There are numerous ways to be an open source contributor and contribute to goose. We're here to help you on your way! Here are some suggestions to get started. If you have any questions or need help, feel free to reach out to us on Discord.
- Stars on GitHub: If you resonate with our project and find it valuable, consider starring our goose on GitHub! 🌟
- Ask Questions: Your questions not only help us improve but also benefit the community. If you have a question, don't hesitate to ask it on Discord.
- Give Feedback: Have a feature you want to see or encounter an issue with goose, click here to open an issue, start a discussion or tell us on Discord.
- Participate in Community Events: We host a variety of community events and livestreams on Discord every month, ranging from workshops to brainstorming sessions. You can subscribe to our events calendar or follow us on social media to stay in touch.
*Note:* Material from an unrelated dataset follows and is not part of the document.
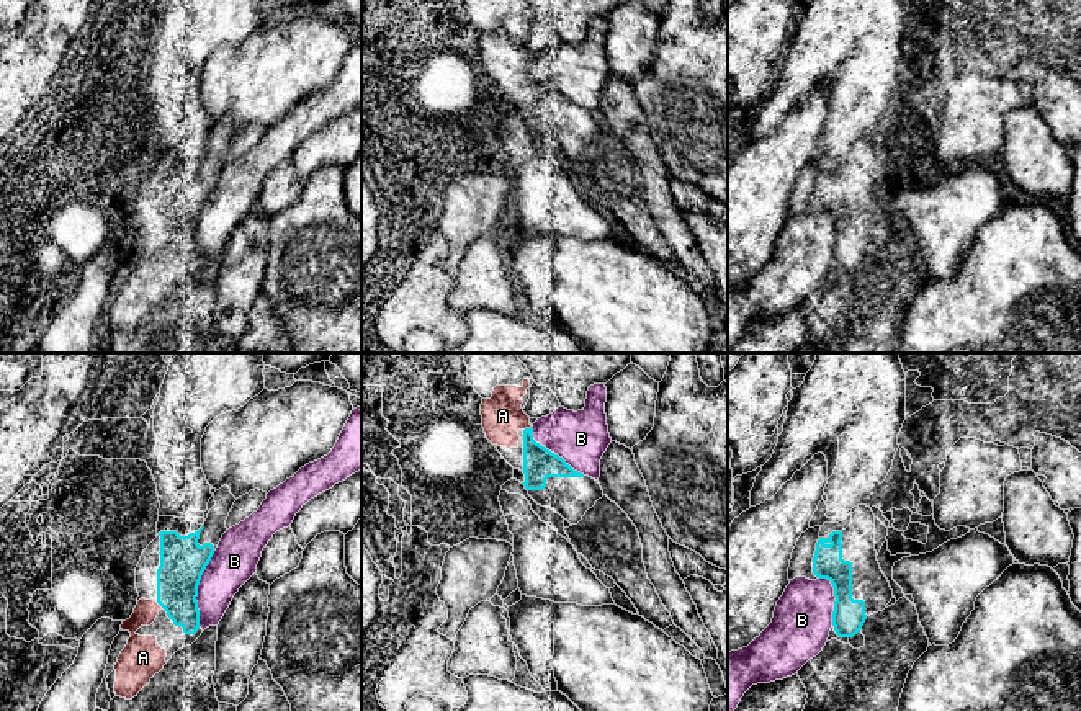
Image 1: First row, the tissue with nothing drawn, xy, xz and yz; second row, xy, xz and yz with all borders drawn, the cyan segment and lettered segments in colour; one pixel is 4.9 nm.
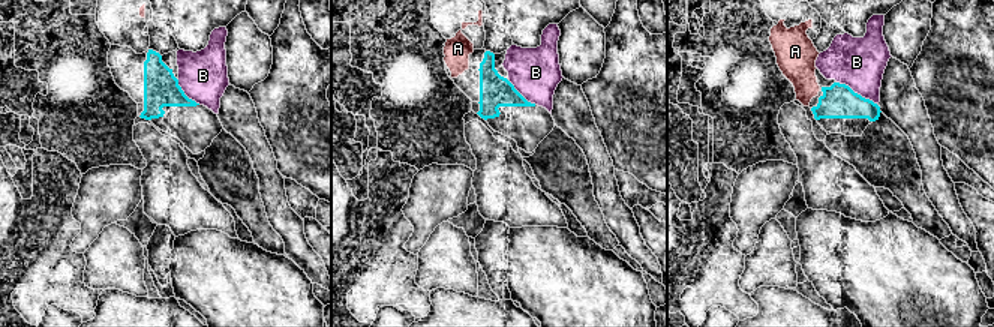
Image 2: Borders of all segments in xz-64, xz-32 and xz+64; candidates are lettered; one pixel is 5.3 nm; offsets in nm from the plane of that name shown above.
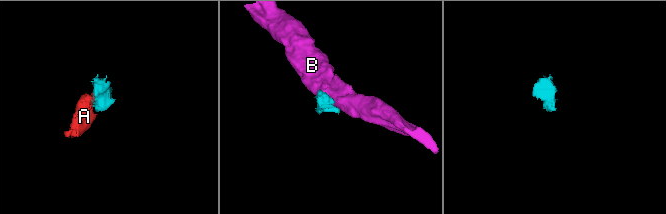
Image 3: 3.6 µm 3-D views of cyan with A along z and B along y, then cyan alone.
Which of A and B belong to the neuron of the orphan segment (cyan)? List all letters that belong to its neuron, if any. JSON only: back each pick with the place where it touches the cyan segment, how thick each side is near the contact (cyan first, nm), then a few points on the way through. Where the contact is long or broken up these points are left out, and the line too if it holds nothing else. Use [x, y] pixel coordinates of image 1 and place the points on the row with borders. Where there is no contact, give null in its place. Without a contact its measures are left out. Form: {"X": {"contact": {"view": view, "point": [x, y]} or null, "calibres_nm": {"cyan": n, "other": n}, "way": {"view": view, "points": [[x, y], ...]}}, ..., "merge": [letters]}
{"A": {"contact": {"view": "xz", "point": [527, 429]}, "calibres_nm": {"cyan": 160, "other": 200}, "way": {"view": "xz", "points": [[538, 463], [529, 443], [527, 429], [517, 419], [502, 415]]}}, "merge": ["A"]}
- Improve Documentation: Good documentation is key to the success of any project. You can help improve the quality of our existing docs or add new pages.
- Help Other Members: See another community member stuck? Or a contributor blocked by a question you know the answer to? Reply to community threads or do a code review for others to help.
- Showcase Your Work: Working on a project or written a blog post recently? Share it with the community in our #share-your-work channel.
- Give Shoutouts: Is there a project you love or a community/staff who's been especially helpful? Feel free to give them a shoutout in our #general channel.